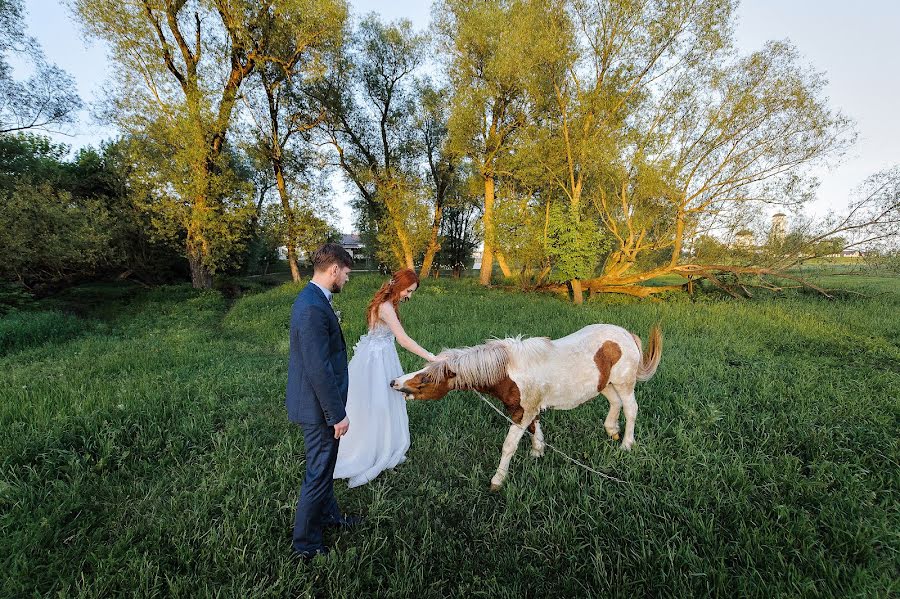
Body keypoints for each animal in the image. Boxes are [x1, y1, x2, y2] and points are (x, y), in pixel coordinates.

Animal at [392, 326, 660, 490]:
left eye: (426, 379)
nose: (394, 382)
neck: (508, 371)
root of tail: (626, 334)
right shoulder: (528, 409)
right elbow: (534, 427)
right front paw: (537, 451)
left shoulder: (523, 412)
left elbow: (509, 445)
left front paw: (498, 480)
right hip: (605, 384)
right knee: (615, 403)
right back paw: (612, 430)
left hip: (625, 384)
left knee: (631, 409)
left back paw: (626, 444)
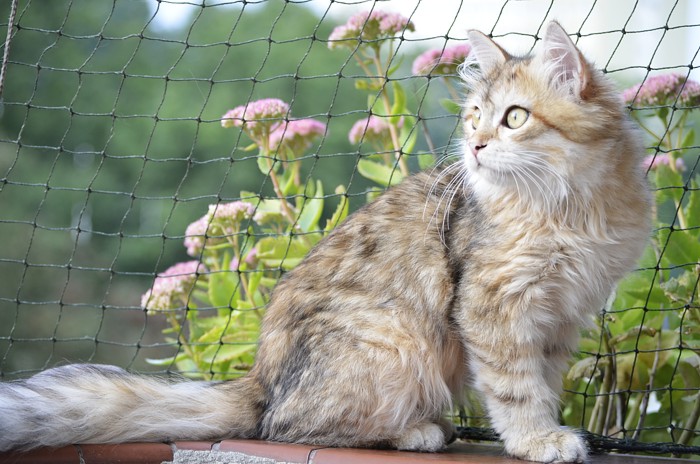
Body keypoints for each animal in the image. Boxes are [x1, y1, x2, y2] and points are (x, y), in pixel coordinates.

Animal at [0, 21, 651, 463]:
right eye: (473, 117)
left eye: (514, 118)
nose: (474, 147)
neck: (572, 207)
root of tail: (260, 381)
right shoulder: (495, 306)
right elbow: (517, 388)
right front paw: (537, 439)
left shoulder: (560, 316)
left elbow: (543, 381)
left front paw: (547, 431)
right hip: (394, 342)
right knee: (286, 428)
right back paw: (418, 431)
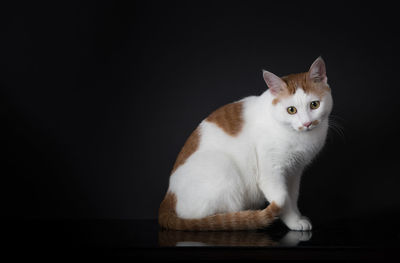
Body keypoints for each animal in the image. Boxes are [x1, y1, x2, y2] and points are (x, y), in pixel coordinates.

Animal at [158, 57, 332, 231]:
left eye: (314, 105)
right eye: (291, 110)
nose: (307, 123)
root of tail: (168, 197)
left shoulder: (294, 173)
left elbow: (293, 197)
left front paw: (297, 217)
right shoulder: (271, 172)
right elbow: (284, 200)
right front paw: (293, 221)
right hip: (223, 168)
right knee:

++++++++++++++++++++

What you have to do:
Set down the records above word for word, from the first line through the line containing "right hip: (605, 384)", both included; leave out the pictures.

Expected answer:
Body keypoints for each animal in the image. Boxes are [x1, y1, x2, y2] and points are (x, y), in pixel coordinates.

Animal at [392, 326, 660, 490]:
left eye: (426, 379)
nose: (394, 382)
neck: (508, 371)
root of tail: (626, 334)
right shoulder: (528, 409)
right elbow: (534, 427)
right front paw: (537, 451)
left shoulder: (523, 412)
left elbow: (509, 445)
left front paw: (498, 480)
right hip: (605, 384)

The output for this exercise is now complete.